As they lived and died, countless numbers of these calcite shells fell to the floors of the ancient seas. They mixed with the mud and made thick, oozy carpets. But the old earth has often changed around her land and sea areas. Sometimes a sea became dry land. The little window makers wre left high and dry on top of their thick carpets of mud and shells.
In time the old sea bed became a stretch of dry land.
The oozy mud became dry, solid rock. The rock formed in this way was limestone. Where the water was clean and clear, the limestone turned out white. Where streams mixed muddy waters into the shallow sees, the dry limestone turned out to be greyish and dirty looking.
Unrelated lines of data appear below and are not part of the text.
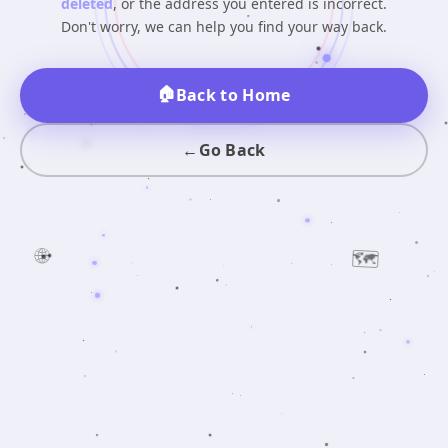
deleted
, or the address you entered is incorrect.
Don't worry, we can help you find your way back.
🏠
Back to Home
←
Go Back
🌐
🗺️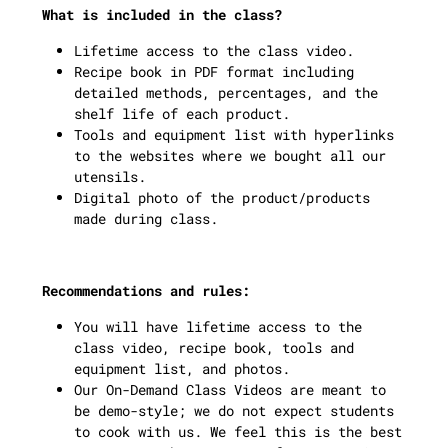
What is included in the class?
Lifetime access to the class video.
Recipe book in PDF format including
detailed methods, percentages, and the
shelf life of each product.
Tools and equipment list with hyperlinks
to the websites where we bought all our
utensils.
Digital photo of the product/products
made during class.
Recommendations and rules:
You will have lifetime access to the
class video, recipe book, tools and
equipment list, and photos.
Our On-Demand Class Videos are meant to
be demo-style; we do not expect students
to cook with us. We feel this is the best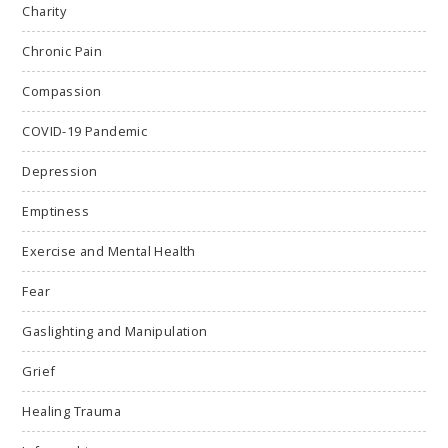
Charity
Chronic Pain
Compassion
COVID-19 Pandemic
Depression
Emptiness
Exercise and Mental Health
Fear
Gaslighting and Manipulation
Grief
Healing Trauma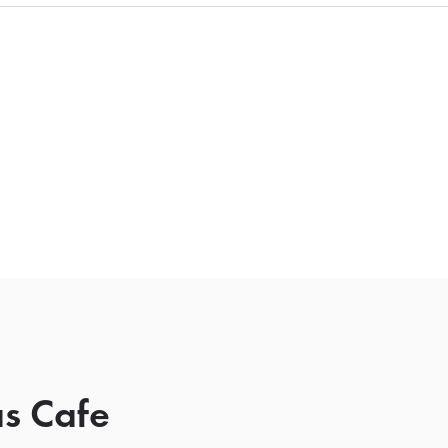
s Cafe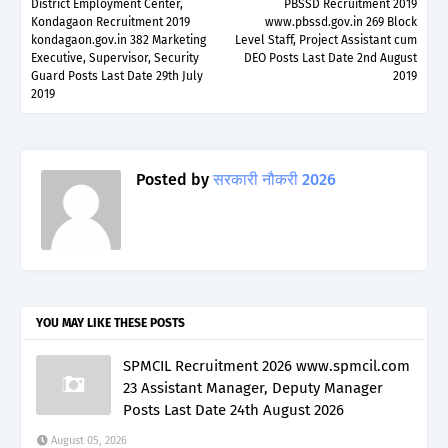
District Employment Center,
PBSSD Recruitment 2019
Kondagaon Recruitment 2019
www.pbssd.gov.in 269 Block
kondagaon.gov.in 382 Marketing
Level Staff, Project Assistant cum
Executive, Supervisor, Security
DEO Posts Last Date 2nd August
Guard Posts Last Date 29th July
2019
2019
Posted by
सरकारी नौकरी 2026
YOU MAY LIKE THESE POSTS
SPMCIL Recruitment 2026 www.spmcil.com
23 Assistant Manager, Deputy Manager
Posts Last Date 24th August 2026
August 05, 2026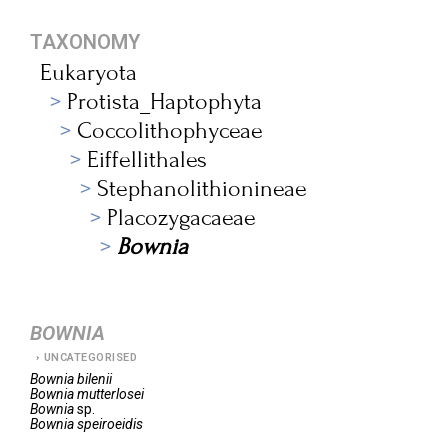
TAXONOMY
Eukaryota
Protista_Haptophyta
Coccolithophyceae
Eiffellithales
Stephanolithionineae
Placozygacaeae
Bownia
BOWNIA
UNCATEGORISED
Bownia
bilenii
Bownia
mutterlosei
Bownia
sp.
Bownia
speiroeidis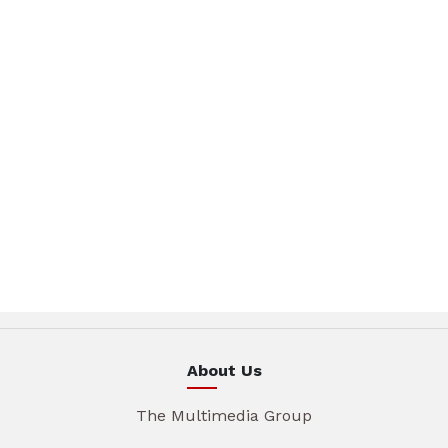
About Us
The Multimedia Group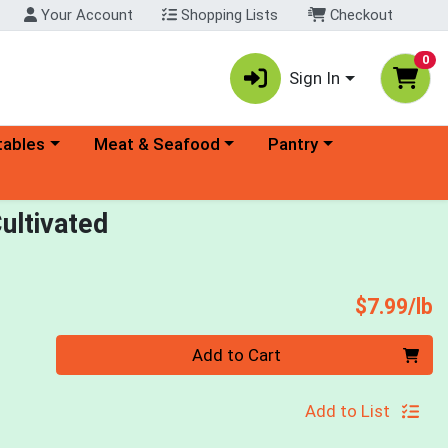
Your Account
Shopping Lists
Checkout
0
Sign In
ory menu
Choose a category menu
Choose a category menu
tables
Meat & Seafood
Pantry
ultivated
P
$7.99/lb
Quantity 0.00 lb
Add to Cart
Add to List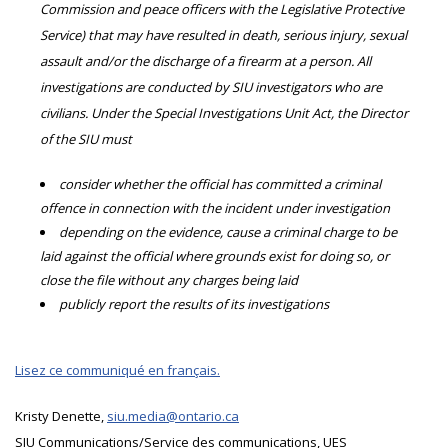
Commission and peace officers with the Legislative Protective
Service) that may have resulted in death, serious injury, sexual
assault and/or the discharge of a firearm at a person. All
investigations are conducted by SIU investigators who are
civilians. Under the Special Investigations Unit Act, the Director
of the SIU must
consider whether the official has committed a criminal
offence in connection with the incident under investigation
depending on the evidence, cause a criminal charge to be
laid against the official where grounds exist for doing so, or
close the file without any charges being laid
publicly report the results of its investigations
Lisez ce communiqué en français.
Kristy Denette,
siu.media@ontario.ca
SIU Communications/Service des communications, UES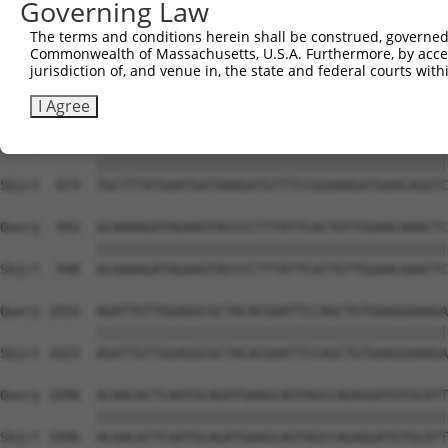
Governing Law
Sbjct  726  AGTGGAACATTTTTGTGCAGAATTTAAAACTAAGTACAAGTTGG
The terms and conditions herein shall be construed, governed,
Commonwealth of Massachusetts, U.S.A. Furthermore, by acces
Query  794  GTCTGTATCAGGAATGTGAAAAACTGAAAAAGCTAATGAGCTCT
jurisdiction of, and venue in, the state and federal courts wi
            ||||||||||||||||||||||||||||||||||||||||||||
Sbjct  800  GTCTGTATCAGGAATGTGAAAAACTGAAAAAGCTAATGAGCTCT
I Agree
Query  868  TGCTTTATGAATGATAAAGATGTTTCCGGAAAGATGAACAGGTC
            ||||||||||||||||||||||||||||||||||||||||||||
Sbjct  874  TGCTTTATGAATGATAAAGATGTTTCCGGAAAGATGAACAGGTC
Query  942  GCAAAAGATAGAAGTACCCCTTTATTCACTGTTGGAACAAACTC
            ||||||||||||||||||||||||||||||||||||||||||||
Sbjct  948  GCAAAAGATAGAAGTACCCCTTTATTCACTGTTGGAACAAACTC
Query 1016  AGATTGTTGGAGGCGCTACACGAATTCCAGCTGTGAAGGAAAGA
            ||||||||||||||||||||||||||||||||||||||||||||
Sbjct 1022  AGATTGTTGGAGGCGCTACACGAATTCCAGCTGTGAAGGAAAGA
Query 1090  ACAACACTCAATGCAGATGAAGCAGTAGCCAGAGGATGTGCATT
            ||||||||||||||||||||||||||||||||||||||||||||
Sbjct 1096  ACAACACTCAATGCAGATGAAGCAGTAGCCAGAGGATGTGCATT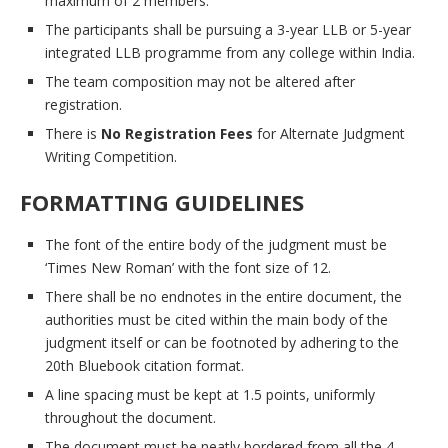
maximum of 2 members.
The participants shall be pursuing a 3-year LLB or 5-year
integrated LLB programme from any college within India.
The team composition may not be altered after
registration.
There is
No Registration Fees
for Alternate Judgment
Writing Competition.
FORMATTING GUIDELINES
The font of the entire body of the judgment must be
‘Times New Roman’ with the font size of 12.
There shall be no endnotes in the entire document, the
authorities must be cited within the main body of the
judgment itself or can be footnoted by adhering to the
20th Bluebook citation format.
A line spacing must be kept at 1.5 points, uniformly
throughout the document.
The document must be neatly bordered from all the 4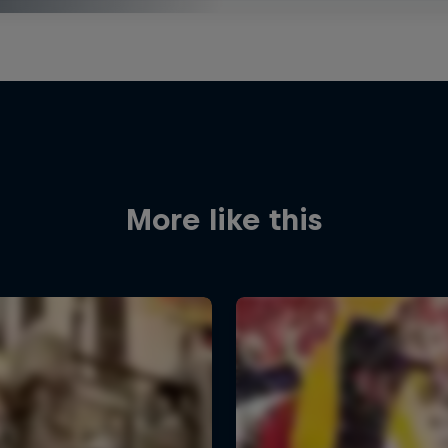
More like this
Some of our beds of limestone are along the Mississippi, far from the sea. They were started millions of years ago when the Arctic Ocean reached down and linked arms with the Gulf of Mexico. Some of our limestone is made by running water from calcite chemicals in the soil. These chemicals dissolve easily in water and, when the water dries up, they stay behind as solid rock. The stalagmites, stalactites and other fancy stone work in a limestone cave is made by dripping water. The calcite dissolves and stays behind when the water evaporates.
Limestone is easy to cut from its hiding places and the modern world has a million jobs for it to do. It helps to make iron and steel.
It is used to make the portland cement from which we make concrete. Calcite is one of the chemicals that can neutralize acids. For this reason, limestone is sometimes used as a fertilizer to help plants where there is too much acid in the soil.